=== MATERIAL FOR THIS EXERCISE ===

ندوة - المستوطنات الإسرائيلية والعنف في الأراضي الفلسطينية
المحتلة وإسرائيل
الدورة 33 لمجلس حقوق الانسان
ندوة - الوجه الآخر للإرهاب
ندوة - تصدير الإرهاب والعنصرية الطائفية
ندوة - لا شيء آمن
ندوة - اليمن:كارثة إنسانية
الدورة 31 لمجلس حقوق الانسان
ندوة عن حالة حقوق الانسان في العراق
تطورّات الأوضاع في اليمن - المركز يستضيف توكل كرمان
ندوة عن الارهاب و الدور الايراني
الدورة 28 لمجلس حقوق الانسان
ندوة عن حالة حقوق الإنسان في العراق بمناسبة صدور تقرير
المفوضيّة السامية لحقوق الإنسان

===

WORK INSTRUCTIONS
Starting at the line that has "ندوة - الوجه الآخر للإرهاب" in the records above, restate word for word every line until the one that has "ندوة عن الارهاب و الدور الايراني", and include that one as well.

TASK SOLUTION
ندوة - الوجه الآخر للإرهاب
ندوة - تصدير الإرهاب والعنصرية الطائفية
ندوة - لا شيء آمن
ندوة - اليمن:كارثة إنسانية
الدورة 31 لمجلس حقوق الانسان
ندوة عن حالة حقوق الانسان في العراق
تطورّات الأوضاع في اليمن - المركز يستضيف توكل كرمان
ندوة عن الارهاب و الدور الايراني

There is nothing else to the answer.